WHAT YOU NEED TO DO:
What lines in the records below mention "input"? List them all.

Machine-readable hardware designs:
------

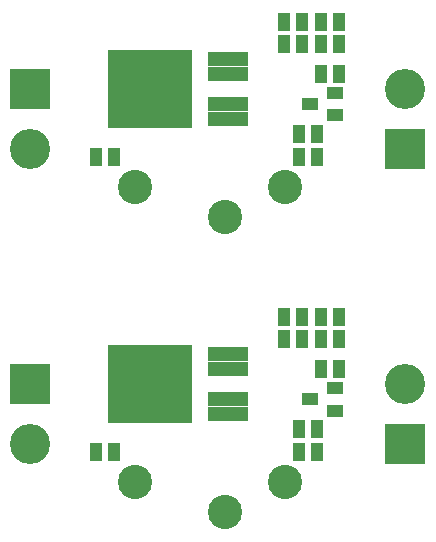
<source format=gts>
%MOIN*%
%OFA0B0*%
%FSLAX46Y46*%
%IPPOS*%
%LPD*%
%ADD10C,0.0039370078740157488*%
%ADD11R,0.283448031496063X0.261848031496063*%
%ADD12R,0.133848031496063X0.04764803149606299*%
%ADD13R,0.13385826771653545X0.13385826771653545*%
%ADD14C,0.13385826771653545*%
%ADD15R,0.040748031496062993X0.06074803149606299*%
%ADD16C,0.11414803149606301*%
%ADD17R,0.055148031496062996X0.039348031496062995*%
%ADD28C,0.0039370078740157488*%
%ADD29R,0.283448031496063X0.261848031496063*%
%ADD30R,0.133848031496063X0.04764803149606299*%
%ADD31R,0.13385826771653545X0.13385826771653545*%
%ADD32C,0.13385826771653545*%
%ADD33R,0.040748031496062993X0.06074803149606299*%
%ADD34C,0.11414803149606301*%
%ADD35R,0.055148031496062996X0.039348031496062995*%
%LPD*%
G01G01*
D10*
D11*
X-0005000000Y0003425196D02*
X0000549999Y0000600196D03*
D12*
X0000809799Y0000500196D03*
X0000809799Y0000550196D03*
X0000809799Y0000650196D03*
X0000809799Y0000700196D03*
D13*
X0001400000Y0000400196D03*
D14*
X0001400000Y0000600196D03*
D15*
X0001120000Y0000825196D03*
X0001180000Y0000825196D03*
X0001120000Y0000750196D03*
X0001180000Y0000750196D03*
D13*
X0000150000Y0000600196D03*
D14*
X0000150000Y0000400196D03*
D15*
X0000994999Y0000825196D03*
X0001054999Y0000825196D03*
X0000994999Y0000750196D03*
X0001054999Y0000750196D03*
X0001044999Y0000450196D03*
X0001105000Y0000450196D03*
X0001120000Y0000650196D03*
X0001180000Y0000650196D03*
D16*
X0001000000Y0000275196D03*
X0000799999Y0000175196D03*
X0000499999Y0000275196D03*
D17*
X0001166600Y0000512696D03*
X0001083400Y0000550196D03*
X0001166600Y0000587696D03*
D15*
X0001044999Y0000375196D03*
X0001105000Y0000375196D03*
X0000369999Y0000375196D03*
X0000429999Y0000375196D03*
G04 next file*
G04 #@! TF.FileFunction,Soldermask,Top*
G04 Gerber Fmt 4.6, Leading zero omitted, Abs format (unit mm)*
G04 Created by KiCad (PCBNEW 4.0.4-stable) date Thu Oct  6 13:32:55 2016*
G01G01*
G04 APERTURE LIST*
G04 APERTURE END LIST*
D28*
D29*
X-0005000000Y0004409448D02*
X0000549999Y0001584448D03*
D30*
X0000809799Y0001484448D03*
X0000809799Y0001534448D03*
X0000809799Y0001634448D03*
X0000809799Y0001684448D03*
D31*
X0001400000Y0001384448D03*
D32*
X0001400000Y0001584448D03*
D33*
X0001120000Y0001809448D03*
X0001180000Y0001809448D03*
X0001120000Y0001734448D03*
X0001180000Y0001734448D03*
D31*
X0000150000Y0001584448D03*
D32*
X0000150000Y0001384448D03*
D33*
X0000994999Y0001809448D03*
X0001054999Y0001809448D03*
X0000994999Y0001734448D03*
X0001054999Y0001734448D03*
X0001044999Y0001434448D03*
X0001105000Y0001434448D03*
X0001120000Y0001634448D03*
X0001180000Y0001634448D03*
D34*
X0001000000Y0001259448D03*
X0000799999Y0001159448D03*
X0000499999Y0001259448D03*
D35*
X0001166600Y0001496948D03*
X0001083400Y0001534448D03*
X0001166600Y0001571948D03*
D33*
X0001044999Y0001359448D03*
X0001105000Y0001359448D03*
X0000369999Y0001359448D03*
X0000429999Y0001359448D03*
M02*
</source>
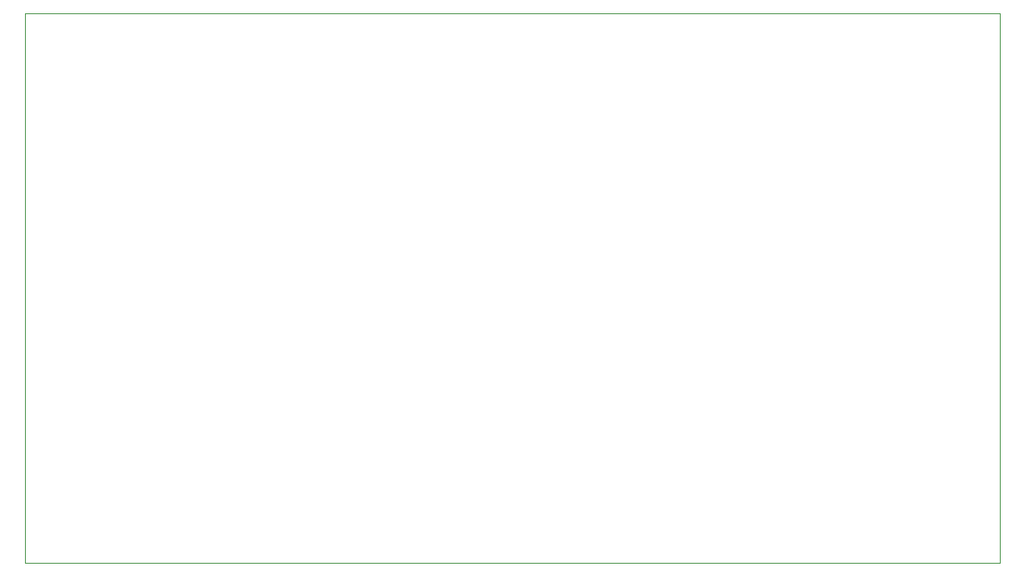
<source format=gm1>
G04 #@! TF.GenerationSoftware,KiCad,Pcbnew,(5.1.6)-1*
G04 #@! TF.CreationDate,2020-12-31T13:30:19+09:00*
G04 #@! TF.ProjectId,ERK01_PSU_EXT,45524b30-315f-4505-9355-5f4558542e6b,Ver.1.1*
G04 #@! TF.SameCoordinates,Original*
G04 #@! TF.FileFunction,Profile,NP*
%FSLAX46Y46*%
G04 Gerber Fmt 4.6, Leading zero omitted, Abs format (unit mm)*
G04 Created by KiCad (PCBNEW (5.1.6)-1) date 2020-12-31 13:30:19*
%MOMM*%
%LPD*%
G01*
G04 APERTURE LIST*
G04 #@! TA.AperFunction,Profile*
%ADD10C,0.050000*%
G04 #@! TD*
G04 APERTURE END LIST*
D10*
X195580000Y-71120000D02*
X96520000Y-71120000D01*
X195580000Y-127000000D02*
X195580000Y-71120000D01*
X96520000Y-127000000D02*
X195580000Y-127000000D01*
X96520000Y-71120000D02*
X96520000Y-127000000D01*
M02*

</source>
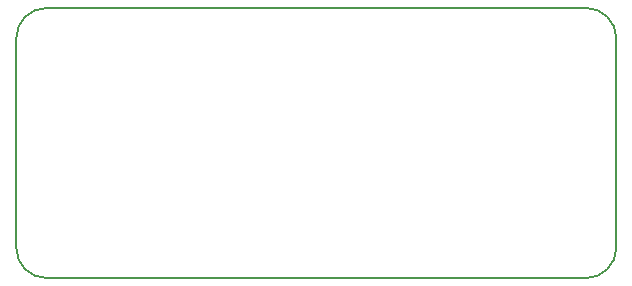
<source format=gbr>
G04 #@! TF.GenerationSoftware,KiCad,Pcbnew,5.1.5-52549c5~84~ubuntu18.04.1*
G04 #@! TF.CreationDate,2020-02-04T21:08:12-05:00*
G04 #@! TF.ProjectId,FeatherWing_KC5,46656174-6865-4725-9769-6e675f4b4335,rev?*
G04 #@! TF.SameCoordinates,Original*
G04 #@! TF.FileFunction,Profile,NP*
%FSLAX46Y46*%
G04 Gerber Fmt 4.6, Leading zero omitted, Abs format (unit mm)*
G04 Created by KiCad (PCBNEW 5.1.5-52549c5~84~ubuntu18.04.1) date 2020-02-04 21:08:12*
%MOMM*%
%LPD*%
G04 APERTURE LIST*
%ADD10C,0.150000*%
%ADD11C,0.200000*%
G04 APERTURE END LIST*
D10*
X73660000Y-25400000D02*
G75*
G02X76200000Y-27940000I0J-2540000D01*
G01*
X76200000Y-45720000D02*
G75*
G02X73660000Y-48260000I-2540000J0D01*
G01*
X27940000Y-48260000D02*
G75*
G02X25400000Y-45720000I0J2540000D01*
G01*
X25400000Y-27940000D02*
G75*
G02X27940000Y-25400000I2540000J0D01*
G01*
D11*
X25400000Y-45720000D02*
X25400000Y-27940000D01*
X73660000Y-48260000D02*
X27940000Y-48260000D01*
X76200000Y-27940000D02*
X76200000Y-45720000D01*
X27940000Y-25400000D02*
X73660000Y-25400000D01*
M02*

</source>
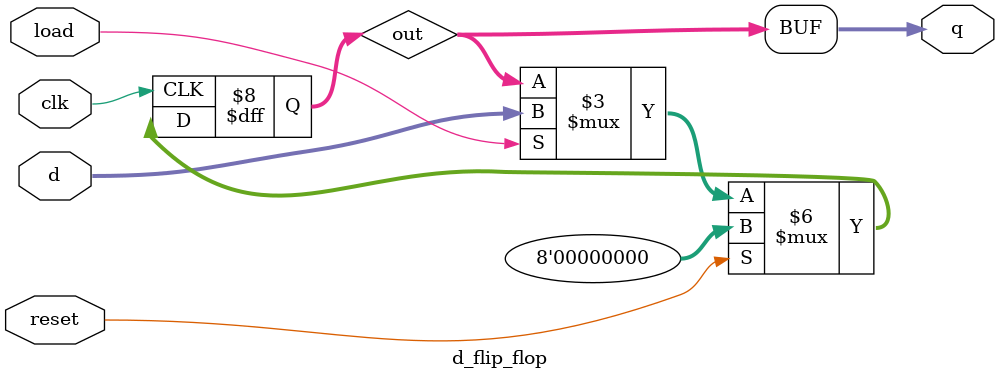
<source format=v>
`timescale 1ns / 1ps
module d_flip_flop #(parameter bits=8)(
    input [bits-1:0] d,
    input load,
    input clk,
    input reset,
    output [bits-1:0] q
    );
reg [bits-1:0] out = 0;

always@ (posedge clk)begin
	if(reset)
		out <= 0;
	else if(load)
		out <= d;
end

assign q = out;

endmodule

</source>
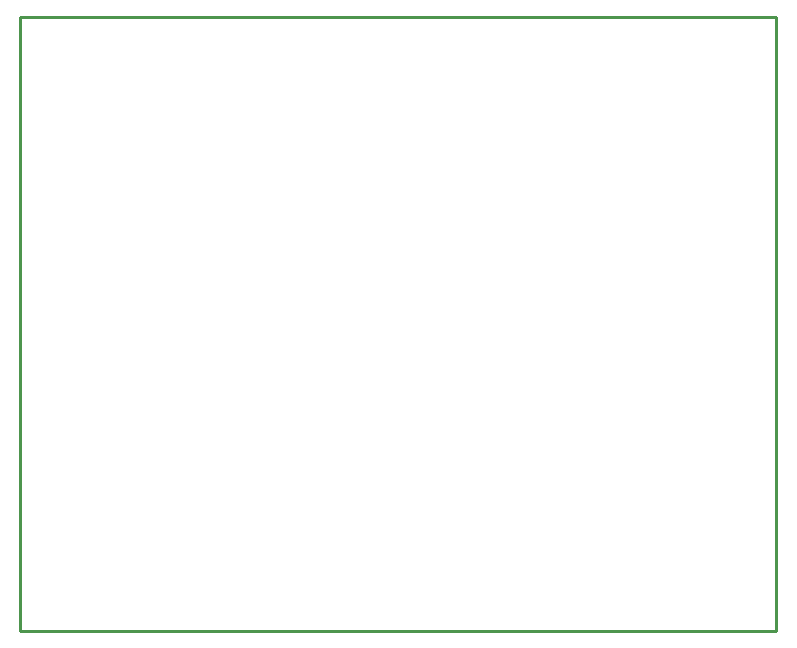
<source format=gm1>
%TF.GenerationSoftware,KiCad,Pcbnew,7.0.10-7.0.10~ubuntu22.04.1*%
%TF.CreationDate,2024-06-11T12:21:51+02:00*%
%TF.ProjectId,PQ_BotBoard,50515f42-6f74-4426-9f61-72642e6b6963,rev?*%
%TF.SameCoordinates,Original*%
%TF.FileFunction,Profile,NP*%
%FSLAX46Y46*%
G04 Gerber Fmt 4.6, Leading zero omitted, Abs format (unit mm)*
G04 Created by KiCad (PCBNEW 7.0.10-7.0.10~ubuntu22.04.1) date 2024-06-11 12:21:51*
%MOMM*%
%LPD*%
G01*
G04 APERTURE LIST*
%TA.AperFunction,Profile*%
%ADD10C,0.254000*%
%TD*%
G04 APERTURE END LIST*
D10*
X134000000Y-83000000D02*
X70000000Y-83000000D01*
X134000000Y-31000000D02*
X134000000Y-83000000D01*
X70000000Y-31000000D02*
X134000000Y-31000000D01*
X70000000Y-83000000D02*
X70000000Y-31000000D01*
M02*

</source>
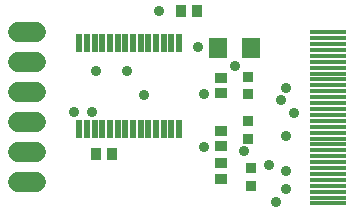
<source format=gts>
G75*
%MOIN*%
%OFA0B0*%
%FSLAX25Y25*%
%IPPOS*%
%LPD*%
%AMOC8*
5,1,8,0,0,1.08239X$1,22.5*
%
%ADD10R,0.06112X0.06899*%
%ADD11R,0.03750X0.03750*%
%ADD12R,0.04143X0.03356*%
%ADD13R,0.01970X0.06100*%
%ADD14R,0.03356X0.04143*%
%ADD15R,0.12411X0.01584*%
%ADD16C,0.06506*%
%ADD17C,0.03584*%
D10*
X0194963Y0166571D03*
X0205987Y0166571D03*
D11*
X0205105Y0157126D03*
X0205105Y0151220D03*
X0205105Y0142362D03*
X0205105Y0136457D03*
X0206089Y0126614D03*
X0206089Y0120709D03*
D12*
X0196247Y0123071D03*
X0196247Y0128189D03*
X0196247Y0133898D03*
X0196247Y0139016D03*
X0196247Y0151614D03*
X0196247Y0156732D03*
D13*
X0182109Y0168465D03*
X0179550Y0168465D03*
X0176991Y0168465D03*
X0174432Y0168465D03*
X0171873Y0168465D03*
X0169314Y0168465D03*
X0166755Y0168465D03*
X0164196Y0168465D03*
X0161636Y0168465D03*
X0159077Y0168465D03*
X0156518Y0168465D03*
X0153959Y0168465D03*
X0151400Y0168465D03*
X0148841Y0168465D03*
X0148841Y0139677D03*
X0151400Y0139677D03*
X0153959Y0139677D03*
X0156518Y0139677D03*
X0159077Y0139677D03*
X0161636Y0139677D03*
X0164196Y0139677D03*
X0166755Y0139677D03*
X0169314Y0139677D03*
X0171873Y0139677D03*
X0174432Y0139677D03*
X0176991Y0139677D03*
X0179550Y0139677D03*
X0182109Y0139677D03*
D14*
X0159696Y0131244D03*
X0154577Y0131244D03*
X0182916Y0179071D03*
X0188034Y0179071D03*
D15*
X0231680Y0171890D03*
X0231680Y0169921D03*
X0231680Y0167953D03*
X0231680Y0165984D03*
X0231680Y0164016D03*
X0231680Y0162047D03*
X0231680Y0160079D03*
X0231680Y0158110D03*
X0231680Y0156142D03*
X0231680Y0154173D03*
X0231680Y0152205D03*
X0231680Y0150236D03*
X0231680Y0148268D03*
X0231680Y0146299D03*
X0231680Y0144331D03*
X0231680Y0142362D03*
X0231680Y0140394D03*
X0231680Y0138425D03*
X0231680Y0136457D03*
X0231680Y0134488D03*
X0231680Y0132520D03*
X0231680Y0130551D03*
X0231680Y0128583D03*
X0231680Y0126614D03*
X0231680Y0124646D03*
X0231680Y0122677D03*
X0231680Y0120709D03*
X0231680Y0118740D03*
X0231680Y0116772D03*
X0231680Y0114803D03*
D16*
X0134396Y0121850D02*
X0128491Y0121850D01*
X0128491Y0131850D02*
X0134396Y0131850D01*
X0134396Y0141850D02*
X0128491Y0141850D01*
X0128491Y0151850D02*
X0134396Y0151850D01*
X0134396Y0161850D02*
X0128491Y0161850D01*
X0128491Y0171850D02*
X0134396Y0171850D01*
D17*
X0214570Y0115449D03*
X0217900Y0119724D03*
X0217900Y0125630D03*
X0211995Y0127598D03*
X0203743Y0132181D03*
X0190341Y0133504D03*
X0217900Y0137441D03*
X0220475Y0144976D03*
X0215932Y0149252D03*
X0217900Y0153189D03*
X0200790Y0160724D03*
X0188373Y0166969D03*
X0175475Y0179071D03*
X0164751Y0159094D03*
X0170554Y0151118D03*
X0154570Y0159071D03*
X0152940Y0145315D03*
X0147034Y0145315D03*
X0190341Y0151220D03*
M02*

</source>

------

TASK OUTPUT:
    input [bits-1:0] d,
    input load,
    input clk,
    input reset,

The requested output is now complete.